- _Work to be completed_
Copy the lines of the listing word for word, starting at the line containing "The body of the woman, and" and ending at the line containing "Answer: approximately 315°", with both of those lines included.

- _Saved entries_
---*---

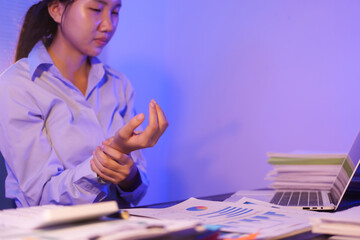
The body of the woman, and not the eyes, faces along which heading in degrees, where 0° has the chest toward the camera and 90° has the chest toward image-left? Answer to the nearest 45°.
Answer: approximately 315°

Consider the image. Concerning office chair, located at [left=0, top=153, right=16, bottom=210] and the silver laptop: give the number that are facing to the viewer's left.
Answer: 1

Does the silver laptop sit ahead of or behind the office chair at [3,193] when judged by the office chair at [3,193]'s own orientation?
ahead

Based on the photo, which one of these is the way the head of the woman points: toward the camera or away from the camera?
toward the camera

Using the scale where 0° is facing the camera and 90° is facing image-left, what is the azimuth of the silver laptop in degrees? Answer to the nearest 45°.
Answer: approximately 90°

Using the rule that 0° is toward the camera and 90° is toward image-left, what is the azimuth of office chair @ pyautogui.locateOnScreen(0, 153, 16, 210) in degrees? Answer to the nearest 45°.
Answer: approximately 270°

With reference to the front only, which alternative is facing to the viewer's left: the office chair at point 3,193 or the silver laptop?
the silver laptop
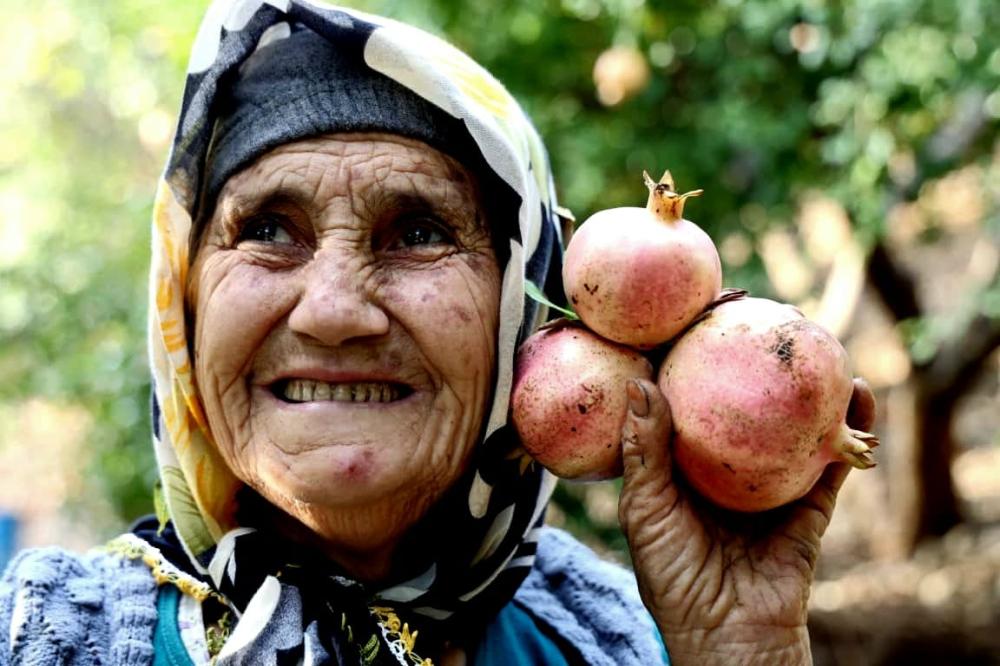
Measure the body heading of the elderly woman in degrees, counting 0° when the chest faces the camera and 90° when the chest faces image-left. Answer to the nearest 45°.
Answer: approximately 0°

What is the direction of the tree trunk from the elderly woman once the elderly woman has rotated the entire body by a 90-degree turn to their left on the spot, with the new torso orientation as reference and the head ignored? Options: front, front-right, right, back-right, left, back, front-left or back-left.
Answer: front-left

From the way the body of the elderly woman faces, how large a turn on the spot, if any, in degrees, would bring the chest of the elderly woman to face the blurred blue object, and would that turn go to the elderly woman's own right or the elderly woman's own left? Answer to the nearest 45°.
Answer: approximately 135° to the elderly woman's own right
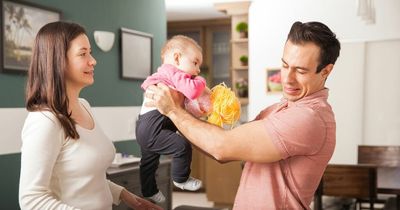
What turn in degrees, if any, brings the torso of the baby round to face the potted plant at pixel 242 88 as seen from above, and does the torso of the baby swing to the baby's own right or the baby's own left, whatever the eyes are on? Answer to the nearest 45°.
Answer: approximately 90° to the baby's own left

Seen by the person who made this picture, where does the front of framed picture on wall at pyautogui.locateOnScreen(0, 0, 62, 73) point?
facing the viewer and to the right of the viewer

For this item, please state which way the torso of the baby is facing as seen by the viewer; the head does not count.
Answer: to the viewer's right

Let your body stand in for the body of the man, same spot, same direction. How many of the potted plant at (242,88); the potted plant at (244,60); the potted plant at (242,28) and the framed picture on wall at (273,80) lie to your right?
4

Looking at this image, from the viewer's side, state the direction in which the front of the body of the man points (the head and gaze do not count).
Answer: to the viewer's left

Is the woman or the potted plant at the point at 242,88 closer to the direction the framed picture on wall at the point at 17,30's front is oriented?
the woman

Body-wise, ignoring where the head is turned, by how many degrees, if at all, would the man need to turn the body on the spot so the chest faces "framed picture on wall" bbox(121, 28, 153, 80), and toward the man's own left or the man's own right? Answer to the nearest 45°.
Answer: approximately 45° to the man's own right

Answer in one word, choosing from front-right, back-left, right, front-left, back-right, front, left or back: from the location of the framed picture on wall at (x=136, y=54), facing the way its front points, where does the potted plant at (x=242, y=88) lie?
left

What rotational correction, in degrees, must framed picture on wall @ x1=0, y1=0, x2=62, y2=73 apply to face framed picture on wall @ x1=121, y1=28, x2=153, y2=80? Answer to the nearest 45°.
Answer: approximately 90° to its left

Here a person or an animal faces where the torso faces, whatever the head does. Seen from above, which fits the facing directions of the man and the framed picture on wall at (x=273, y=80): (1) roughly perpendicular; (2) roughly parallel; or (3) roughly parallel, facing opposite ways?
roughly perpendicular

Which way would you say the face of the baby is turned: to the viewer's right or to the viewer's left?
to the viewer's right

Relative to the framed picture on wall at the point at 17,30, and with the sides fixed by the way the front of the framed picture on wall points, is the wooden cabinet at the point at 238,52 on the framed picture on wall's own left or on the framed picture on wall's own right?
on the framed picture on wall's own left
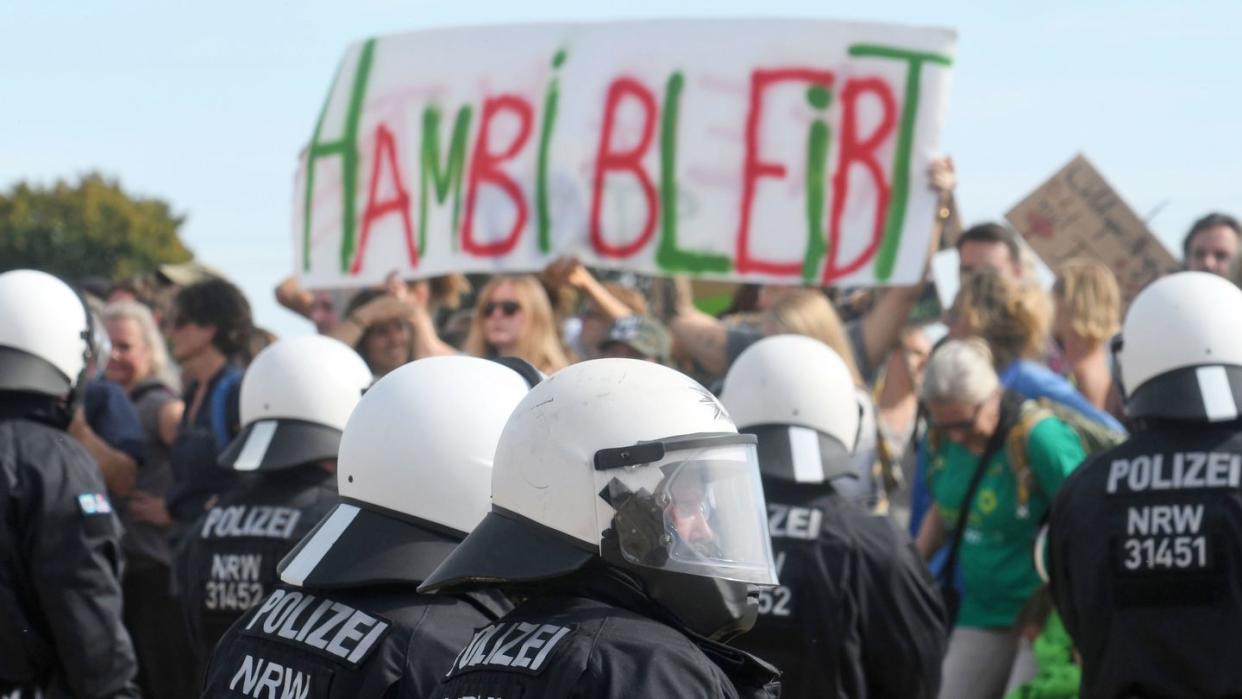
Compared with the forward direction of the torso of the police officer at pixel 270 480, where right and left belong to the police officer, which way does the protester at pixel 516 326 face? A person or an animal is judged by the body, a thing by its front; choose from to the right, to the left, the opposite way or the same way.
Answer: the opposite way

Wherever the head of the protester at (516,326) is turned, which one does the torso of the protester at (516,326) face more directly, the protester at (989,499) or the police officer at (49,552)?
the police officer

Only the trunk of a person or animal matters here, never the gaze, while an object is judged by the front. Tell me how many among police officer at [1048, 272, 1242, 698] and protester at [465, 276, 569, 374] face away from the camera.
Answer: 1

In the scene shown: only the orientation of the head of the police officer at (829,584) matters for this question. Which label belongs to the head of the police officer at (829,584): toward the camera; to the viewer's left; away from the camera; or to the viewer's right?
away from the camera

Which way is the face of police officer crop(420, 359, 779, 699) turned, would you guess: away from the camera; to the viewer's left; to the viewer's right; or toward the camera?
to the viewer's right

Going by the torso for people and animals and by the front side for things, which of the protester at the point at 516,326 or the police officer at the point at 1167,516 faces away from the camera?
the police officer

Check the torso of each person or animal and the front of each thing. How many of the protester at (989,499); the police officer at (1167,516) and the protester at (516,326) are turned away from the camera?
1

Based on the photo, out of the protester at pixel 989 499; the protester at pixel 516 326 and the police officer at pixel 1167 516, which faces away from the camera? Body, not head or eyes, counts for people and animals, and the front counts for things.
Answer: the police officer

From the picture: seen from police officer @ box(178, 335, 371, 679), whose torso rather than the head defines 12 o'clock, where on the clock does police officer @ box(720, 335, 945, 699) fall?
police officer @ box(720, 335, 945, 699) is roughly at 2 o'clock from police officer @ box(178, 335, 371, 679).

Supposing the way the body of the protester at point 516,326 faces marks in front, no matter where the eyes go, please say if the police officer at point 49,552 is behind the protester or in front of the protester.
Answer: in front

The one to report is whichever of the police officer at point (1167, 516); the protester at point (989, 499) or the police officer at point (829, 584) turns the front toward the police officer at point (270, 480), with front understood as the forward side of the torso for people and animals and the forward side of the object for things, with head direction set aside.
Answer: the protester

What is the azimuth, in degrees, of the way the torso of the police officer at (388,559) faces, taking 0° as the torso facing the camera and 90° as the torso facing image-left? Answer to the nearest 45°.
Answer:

---*---

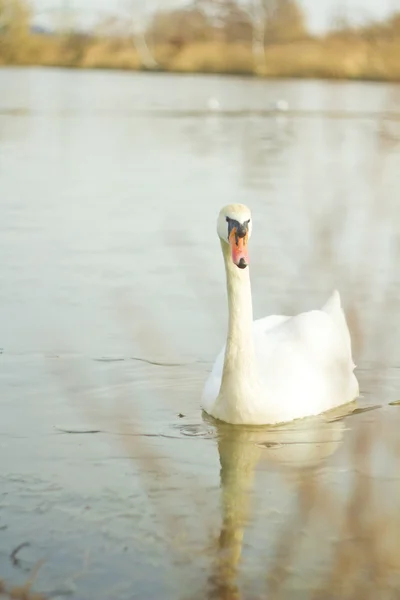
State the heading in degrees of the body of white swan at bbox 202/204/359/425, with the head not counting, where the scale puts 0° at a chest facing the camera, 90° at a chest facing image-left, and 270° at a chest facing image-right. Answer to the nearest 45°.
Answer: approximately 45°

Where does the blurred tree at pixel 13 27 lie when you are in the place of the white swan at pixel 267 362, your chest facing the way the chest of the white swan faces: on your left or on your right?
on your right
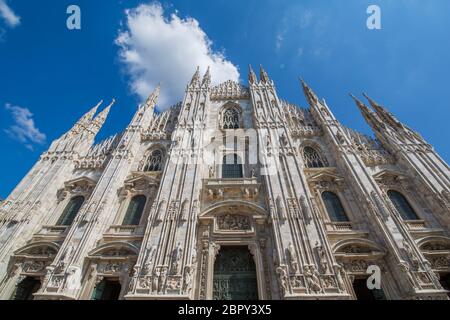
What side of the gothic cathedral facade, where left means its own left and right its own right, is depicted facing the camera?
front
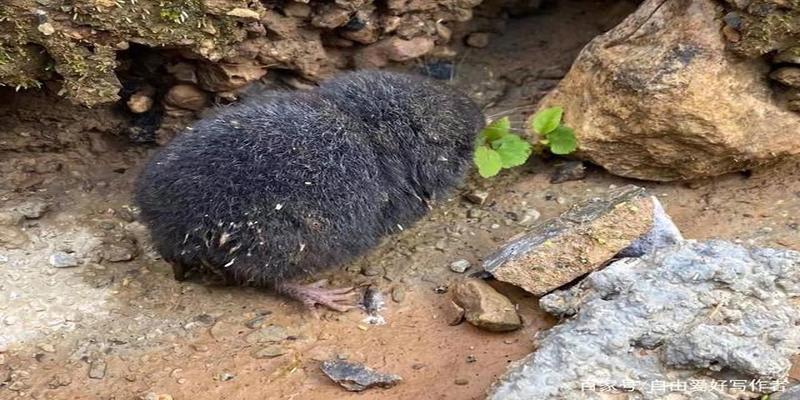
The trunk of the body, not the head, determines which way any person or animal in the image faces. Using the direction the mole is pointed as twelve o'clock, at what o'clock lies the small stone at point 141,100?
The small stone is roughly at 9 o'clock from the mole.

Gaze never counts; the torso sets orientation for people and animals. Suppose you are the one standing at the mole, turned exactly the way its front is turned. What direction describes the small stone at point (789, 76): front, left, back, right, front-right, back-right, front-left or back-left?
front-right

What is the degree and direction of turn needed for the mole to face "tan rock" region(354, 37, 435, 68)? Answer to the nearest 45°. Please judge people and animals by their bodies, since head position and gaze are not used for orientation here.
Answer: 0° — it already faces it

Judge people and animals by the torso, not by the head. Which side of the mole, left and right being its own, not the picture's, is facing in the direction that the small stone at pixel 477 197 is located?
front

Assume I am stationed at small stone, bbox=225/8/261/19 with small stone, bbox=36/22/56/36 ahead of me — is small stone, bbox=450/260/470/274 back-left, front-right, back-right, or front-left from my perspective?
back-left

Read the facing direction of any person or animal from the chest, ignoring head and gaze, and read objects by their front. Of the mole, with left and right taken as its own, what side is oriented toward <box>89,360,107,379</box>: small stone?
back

---*---

- _Solved exercise_
The body of the woman, and not the eyes, faces along which heading in degrees, where 0° has the chest toward the camera and 90° has the chest toward image-left? Answer to the nearest 45°.
Answer: approximately 315°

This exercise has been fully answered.